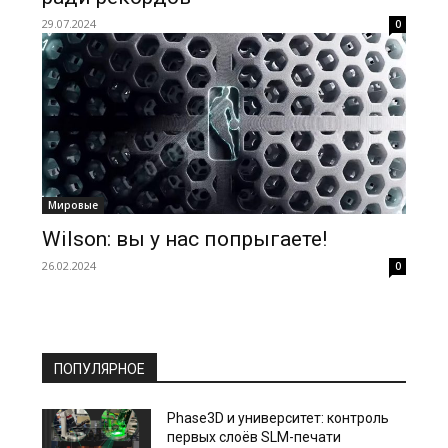
29.07.2024
0
Мировые
Wilson: вы у нас попрыгаете!
26.02.2024
0
ПОПУЛЯРНОЕ
Phase3D и университет: контроль
первых слоёв SLM-печати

——

▶ _PROMPT_: Everything in the data above gets copied exactly. Only the pictures are skipped.

▶ _SOLUTION_:
29.07.2024
0
Мировые
Wilson: вы у нас попрыгаете!
26.02.2024
0
ПОПУЛЯРНОЕ
Phase3D и университет: контроль
первых слоёв SLM-печати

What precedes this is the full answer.